The Chi-squared test is an independence test to see if two words occuring together are more likely than random chance. The formula for Chi-Squared is as follows: \begin{equation} chisq_{x,y} = N * \phi^2 \end{equation}

Where $\phi$ is essentially a normalized sum of squared deviations between observed and theoretical frequencies. The theoretical frequencies, or the expected value, is derived from the base probabilities of each word occuring in the text, while the observed come from the counts of the corresponding bigrams. Though this isn’t hard to compute, it’s conveniently packaged into nltk’s Bigram Association Measure module. It’s one line.

bigrams_chisq = bigram_finder.nbest(BigramAssocMeasures.chi_sq, n)
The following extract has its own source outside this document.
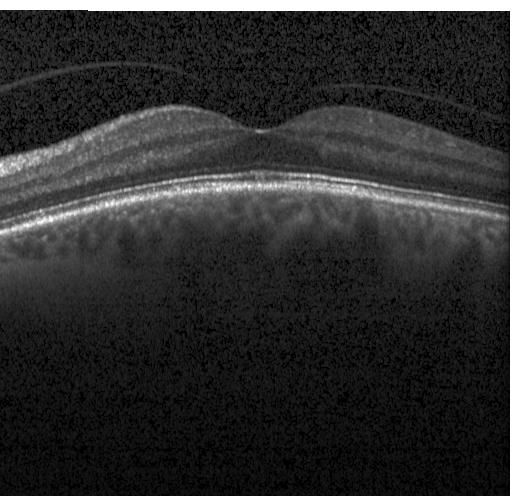 Macular OCT: neither choroidal neovascularization, diabetic macular edema, nor drusen.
Below is the resulting word cloud of the top bigrams scored by the chi-squared measure. This much more aptly captures the multifaceted composition of Twitter. Memes bubble up in the form of “pimp ship” and “grief porn”, most of which are coined in the past few years to describe recent phenomena. There’s hashtag marketing schemes like “#mediencrew #fotografie”, and “#eu09 vergenza”. Finally, there’s more general collocations like “nice lady” and “official site”.




As seen in the examples above, bigrams give a more nuanced perspective on language compared to tf-idf, but requires more computational power, and usually more data. We also see the difference in weighting formula, raw frequency vs. chi-squared, paints a completely different picture of our data. A combination of tf-idf, chi-squared, raw frequency, and other measures can help form a diverse, but vectorized representation of documents to build complex models for higher-level applications.